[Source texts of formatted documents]
▶
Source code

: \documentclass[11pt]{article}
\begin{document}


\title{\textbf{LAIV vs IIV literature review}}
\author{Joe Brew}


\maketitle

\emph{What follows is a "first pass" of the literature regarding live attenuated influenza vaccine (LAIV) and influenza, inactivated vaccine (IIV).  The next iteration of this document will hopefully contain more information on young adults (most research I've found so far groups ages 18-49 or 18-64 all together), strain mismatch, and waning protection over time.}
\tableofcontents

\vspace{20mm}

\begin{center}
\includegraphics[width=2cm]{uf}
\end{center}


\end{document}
◀
JOB ITEM -> Exactly the lines from the one with "vs IIV literature" through the final line of the entries are to be returned, both ends included.

EXPECTED ANSWER ->
\title{\textbf{LAIV vs IIV literature review}}
\author{Joe Brew}


\maketitle

\emph{What follows is a "first pass" of the literature regarding live attenuated influenza vaccine (LAIV) and influenza, inactivated vaccine (IIV).  The next iteration of this document will hopefully contain more information on young adults (most research I've found so far groups ages 18-49 or 18-64 all together), strain mismatch, and waning protection over time.}
\tableofcontents

\vspace{20mm}

\begin{center}
\includegraphics[width=2cm]{uf}
\end{center}


\end{document}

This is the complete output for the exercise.